Work order: Write out exactly what each line says, starting with the first line below and ending on the one with "1. **Monitor Production**: Watch".

▼

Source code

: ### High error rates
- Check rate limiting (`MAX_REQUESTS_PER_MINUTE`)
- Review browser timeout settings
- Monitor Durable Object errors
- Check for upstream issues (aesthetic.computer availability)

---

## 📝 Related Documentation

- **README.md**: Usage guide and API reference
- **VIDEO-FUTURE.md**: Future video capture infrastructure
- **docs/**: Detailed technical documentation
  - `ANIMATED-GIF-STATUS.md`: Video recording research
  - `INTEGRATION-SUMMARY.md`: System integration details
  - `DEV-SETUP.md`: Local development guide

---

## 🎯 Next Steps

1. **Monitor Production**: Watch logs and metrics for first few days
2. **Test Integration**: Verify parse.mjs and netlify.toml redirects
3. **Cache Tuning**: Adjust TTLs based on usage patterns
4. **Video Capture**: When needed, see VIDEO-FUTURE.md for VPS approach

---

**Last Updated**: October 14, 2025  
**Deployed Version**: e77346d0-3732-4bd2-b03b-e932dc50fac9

▲

Solution for this exercise:
Source code

: ### High error rates
- Check rate limiting (`MAX_REQUESTS_PER_MINUTE`)
- Review browser timeout settings
- Monitor Durable Object errors
- Check for upstream issues (aesthetic.computer availability)

---

## 📝 Related Documentation

- **README.md**: Usage guide and API reference
- **VIDEO-FUTURE.md**: Future video capture infrastructure
- **docs/**: Detailed technical documentation
  - `ANIMATED-GIF-STATUS.md`: Video recording research
  - `INTEGRATION-SUMMARY.md`: System integration details
  - `DEV-SETUP.md`: Local development guide

---

## 🎯 Next Steps

1. **Monitor Production**: Watch logs and metrics for first few days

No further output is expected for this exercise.